Another of Payne’s discoveries is Suzanne Veladon, who was both model and mistress to several Impressionist painters in the 1880s, and later became a painter in her own right. She seems more widely appreciated by feminist art historians than museum-goers, but her work was championed by the prickliest major artist of his time, Edgar Degas, whose paintings are strangely absent from Great Art Explained.
For all his genius, Degas is often thought of as an uptight, embittered, reactionary misogynist, perhaps because that is precisely what he was. Even so, when it came to art, he focused on what was created, not the identity of the creator. Talent and vision mattered more to him than identitarian concerns. If only Payne had followed Degas’s example.
Too many of the selections in his book are based on identity politics.
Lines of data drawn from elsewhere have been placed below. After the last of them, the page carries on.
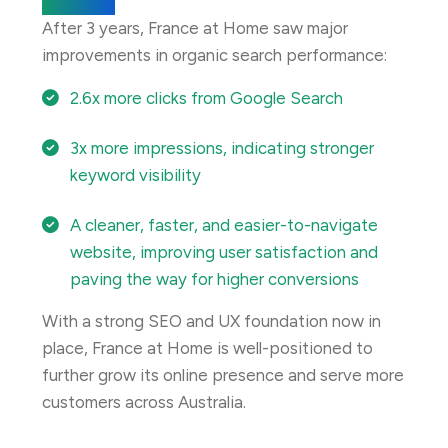
Results
After 3 years, France at Home saw major
improvements in organic search performance:
2.6x more clicks from Google Search
3x more impressions, indicating stronger
keyword visibility
A cleaner, faster, and easier-to-navigate
website, improving user satisfaction and
paving the way for higher conversions
With a strong SEO and UX foundation now in
place, France at Home is well-positioned to
further grow its online presence and serve more
customers across Australia.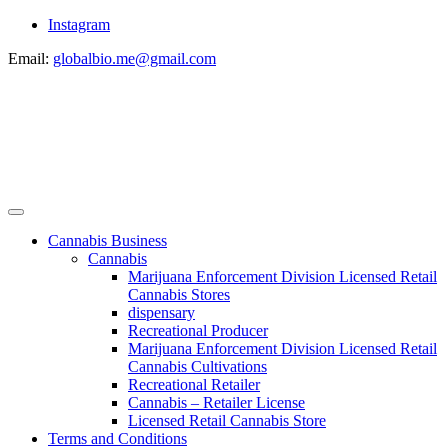
Instagram
Email:
globalbio.me@gmail.com
Cannabis Business
Cannabis
Marijuana Enforcement Division Licensed Retail
Cannabis Stores
dispensary
Recreational Producer
Marijuana Enforcement Division Licensed Retail
Cannabis Cultivations
Recreational Retailer
Cannabis – Retailer License
Licensed Retail Cannabis Store
Terms and Conditions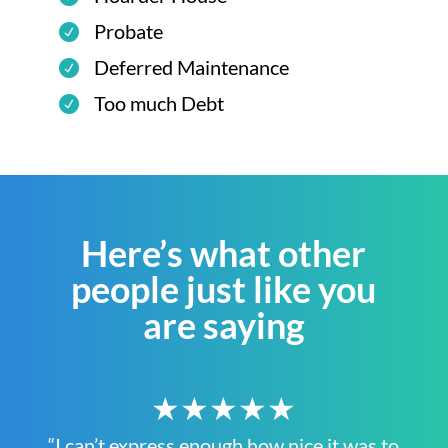
Probate
Deferred Maintenance
Too much Debt
Here’s what other
people just like you
are saying
★★★★★
“I can’t express enough how nice it was to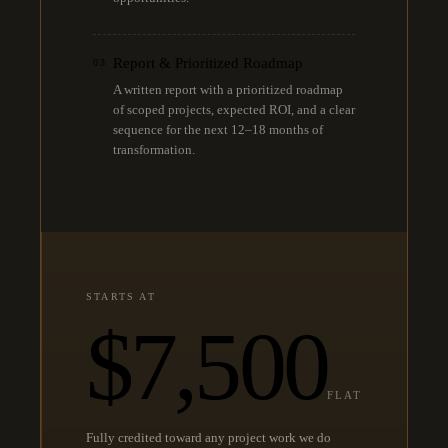
Report & Prioritized Roadmap
03
A written report with a prioritized roadmap
of scoped projects, expected ROI, and a clear
sequence for the next 12–18 months of
transformation.
STARTS AT
$7,500
FLAT
Fully credited toward any project work we do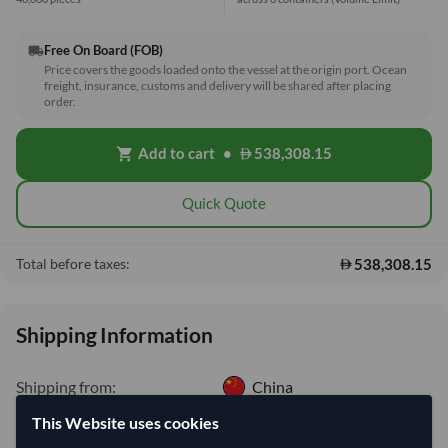
Free On Board (FOB)
local_shipping
Price covers the goods loaded onto the vessel at the origin port. Ocean
freight, insurance, customs and delivery will be shared after placing
order.
Add to cart
•
538,308.15
shopping_cart
Quick Quote
538,308.15
Total before taxes:
Shipping Information
Shipping from:
China
Shipping Mode:
Sea
This Website uses cookies
Dispatch Location:
Tianjin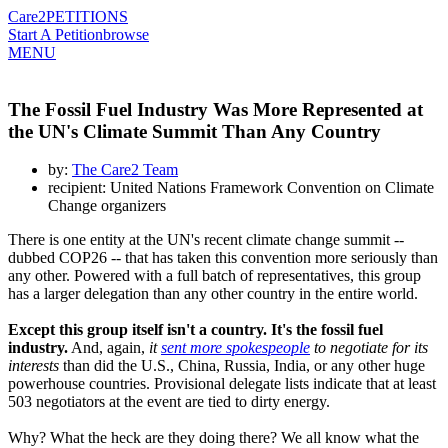
Care2
PETITIONS
Start A Petition
browse
MENU
The Fossil Fuel Industry Was More Represented at
the UN's Climate Summit Than Any Country
by:
The Care2 Team
recipient: United Nations Framework Convention on Climate
Change organizers
There is one entity at the UN's recent climate change summit --
dubbed COP26 -- that has taken this convention more seriously than
any other. Powered with a full batch of representatives, this group
has a larger delegation than any other country in the entire world.
Except this group itself isn't a country. It's the fossil fuel
industry.
And, again,
it
sent more spokespeople
to negotiate for its
interests
than did the U.S., China, Russia, India, or any other huge
powerhouse countries. Provisional delegate lists indicate that at least
503 negotiators at the event are tied to dirty energy.
Why? What the heck are they doing there? We all know what the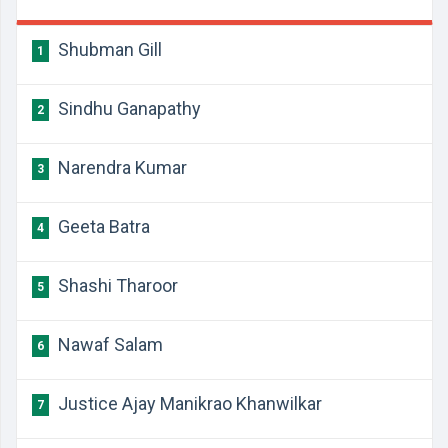
Shubman Gill
1
Sindhu Ganapathy
2
Narendra Kumar
3
Geeta Batra
4
Shashi Tharoor
5
Nawaf Salam
6
Justice Ajay Manikrao Khanwilkar
7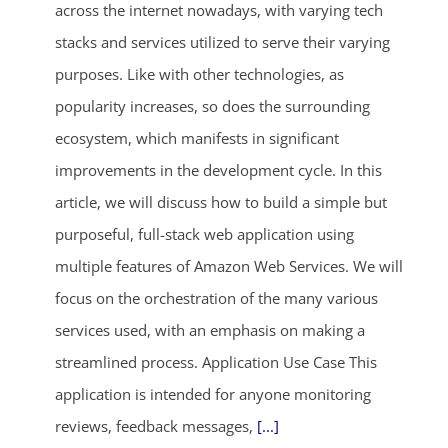
across the internet nowadays, with varying tech
stacks and services utilized to serve their varying
purposes. Like with other technologies, as
popularity increases, so does the surrounding
ecosystem, which manifests in significant
improvements in the development cycle. In this
article, we will discuss how to build a simple but
purposeful, full-stack web application using
multiple features of Amazon Web Services. We will
focus on the orchestration of the many various
services used, with an emphasis on making a
streamlined process. Application Use Case This
application is intended for anyone monitoring
reviews, feedback messages,
[...]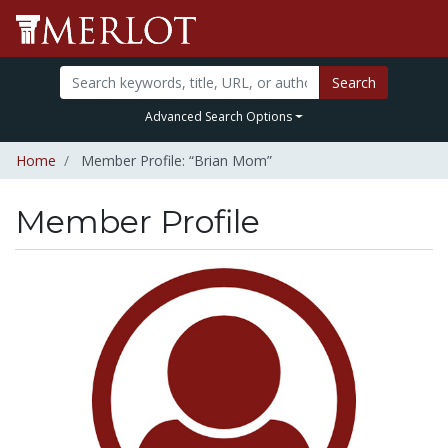
Search
Advanced Search Options
Home
Member Profile: “Brian Mom”
Member Profile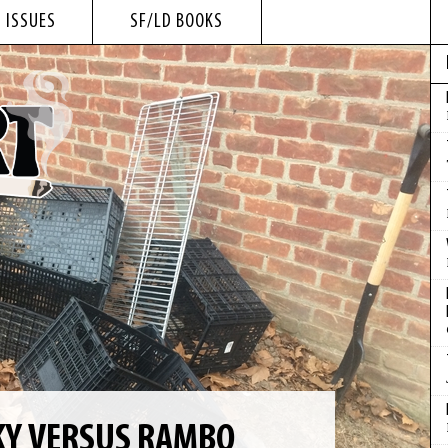
 ISSUES
SF/LD BOOKS
CKY VERSUS RAMBO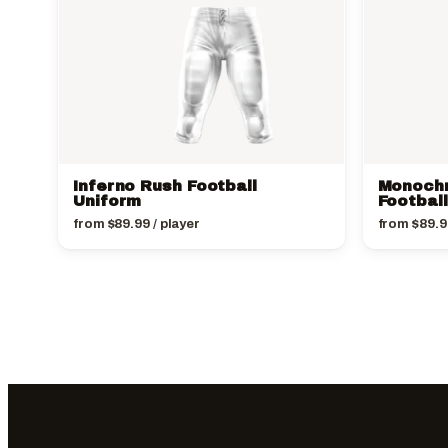
Inferno Rush Football
Monoch
Uniform
Footbal
from
$
89.99
/ player
from
$
89.9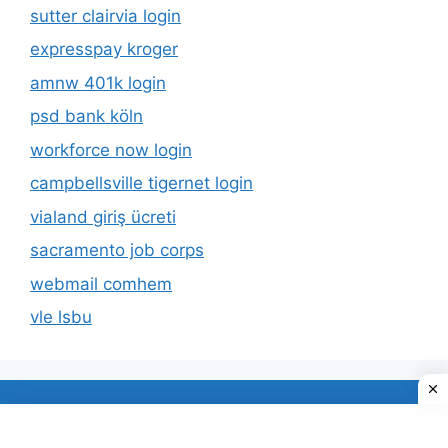
sutter clairvia login
expresspay kroger
amnw 401k login
psd bank köln
workforce now login
campbellsville tigernet login
vialand giriş ücreti
sacramento job corps
webmail comhem
vle lsbu
About Us
Privacy Policy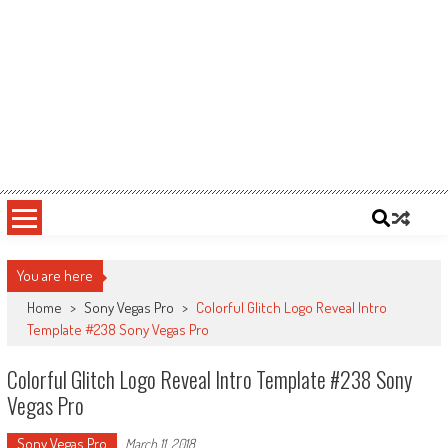
You are here
Home
>
Sony Vegas Pro
>
Colorful Glitch Logo Reveal Intro
Template #238 Sony Vegas Pro
Colorful Glitch Logo Reveal Intro Template #238 Sony
Vegas Pro
Sony Vegas Pro
March 11, 2018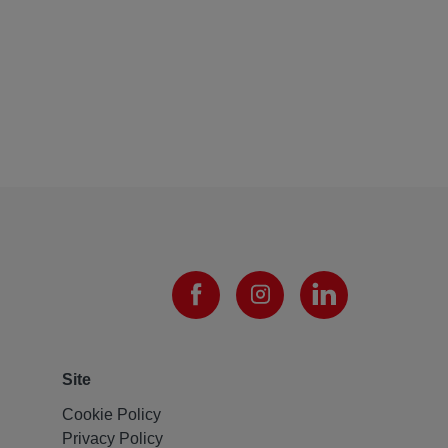
Site
Cookie Policy
Privacy Policy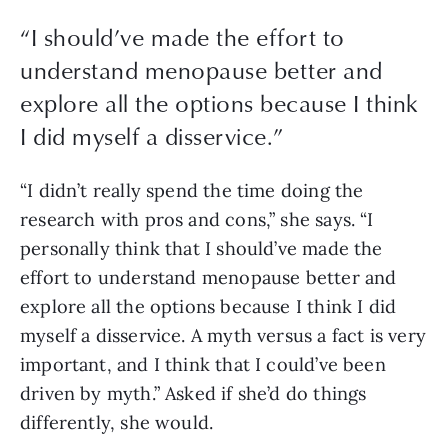
“
I should’ve made the effort to
understand menopause better and
explore all the options because I think
I did myself a disservice.
”
“I didn’t really spend the time doing the 
research with pros and cons,” she says. “I 
personally think that I should’ve made the 
effort to understand menopause better and 
explore all the options because I think I did 
myself a disservice. A myth versus a fact is very 
important, and I think that I could’ve been 
driven by myth.” Asked if she’d do things 
differently, she would.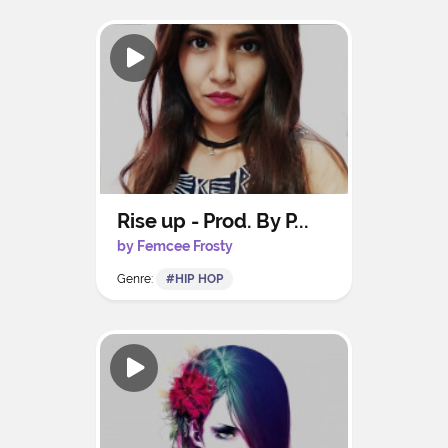
Rise up - Prod. By P...
by Femcee Frosty
Genre:
#HIP HOP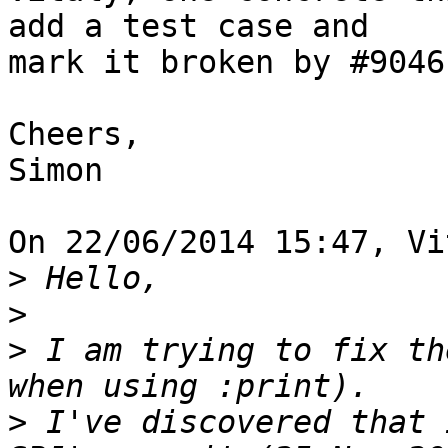
add a test case and 

mark it broken by #9046.
Cheers,

Simon

On 22/06/2014 15:47, Vi
>
>
>
 I am trying to fix th
>
 I've discovered that 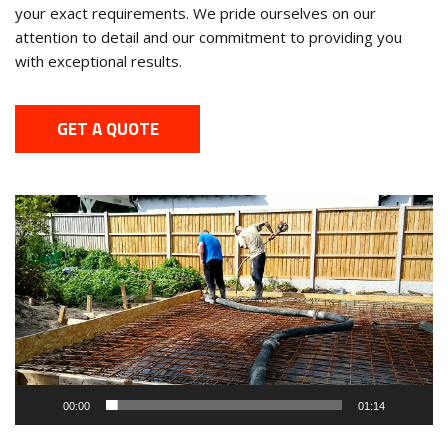
your exact requirements. We pride ourselves on our
attention to detail and our commitment to providing you
with exceptional results.
GET A QUOTE
Video
Player
00:00
01:14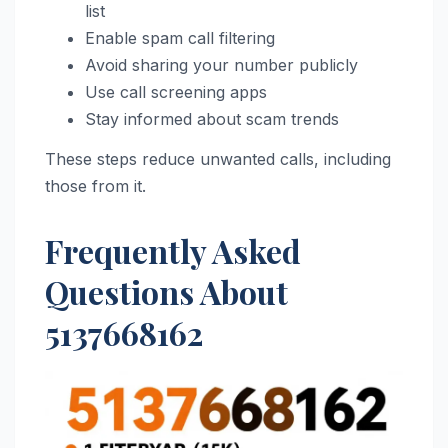
list
Enable spam call filtering
Avoid sharing your number publicly
Use call screening apps
Stay informed about scam trends
These steps reduce unwanted calls, including
those from it.
Frequently Asked
Questions About
5137668162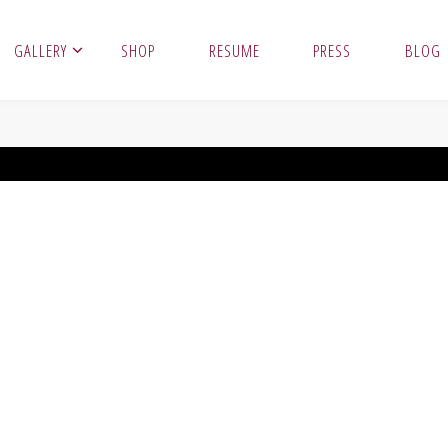
GALLERY
SHOP
RESUME
PRESS
BLOG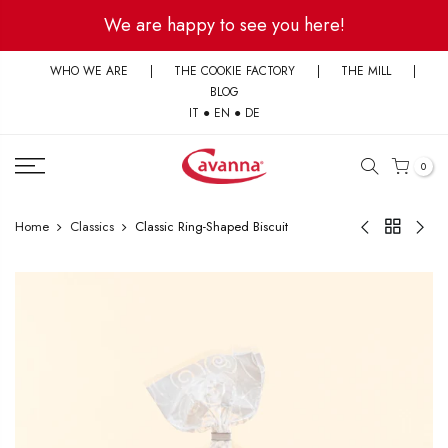
Skip
We are happy to see you here!
to
content
WHO WE ARE
|
THE COOKIE FACTORY
|
THE MILL
|
BLOG
IT
●
EN
●
DE
0
Home
Classics
Classic Ring-Shaped Biscuit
Payne may admire the work of Artemisia Gentileschi, Elisabeth Vigée Le Brun, Frida Kahlo and Georgia O’Keefe, but even their best work seems derivative and second-rate compared to the efforts of their most important male contemporaries. Then again, to give voice to such an observation in public is to risk being scolded as a “misogynist”, even if no honest, fair-minded person can deny it.
Similar identitarian concerns are at play with all the non-white, non-European artists Payne includes (with the exception of Hokusai). Needless to say, Payne wants to avoid being slimed as a “racist”, or “misogynist”, or accused of being in the grip of some spurious “phobia”. Such accusations have real-world consequences, after all. But his timidity in the face of modern shaming rituals makes him less trustworthy as a guide than he ought to be. How can he teach us how to use our eyes when he shies away from stating visible truths?
If only Payne had chosen to take the reader by the hand and demonstrate the greatness of Rubens, Titian, Rembrandt and other Old Masters whose skill is self-evident only to those who have been taught how to look for it. His secret weapon as an educator is his knack for patiently demonstrating how art is created.
But in this book he does not even show us how to examine the work of Monet, one of his artistic heroes. Instead, he wastes too much space on attempting to interpret art, when this simply is not his strength.
Though Payne seems curious and open-minded about non-Western art, he is helplessly reliant on museum websites and elementary guides when trying to explain, for example, classical Chinese art. His discussion of Along the River During the Qingming Festival, the masterpiece of the Song dynasty painter Zhang Zeduan (1085–1145) is sloppily organised, and features too much irrelevant speculation. Also, there are too few high-resolution illustrations in this section, so that the reader often struggles to see what Payne is trying to describe. In general, Great Art Explained could have done with a more user-friendly layout.
Payne is clearly capable of so much more than this. His August 2025 video on the Viennese Expressionist painter Egon Schiele (1890–1918) is one of his finest to date: it demonstrates real growth and development as a filmmaker. Perhaps he would be better sticking to YouTube?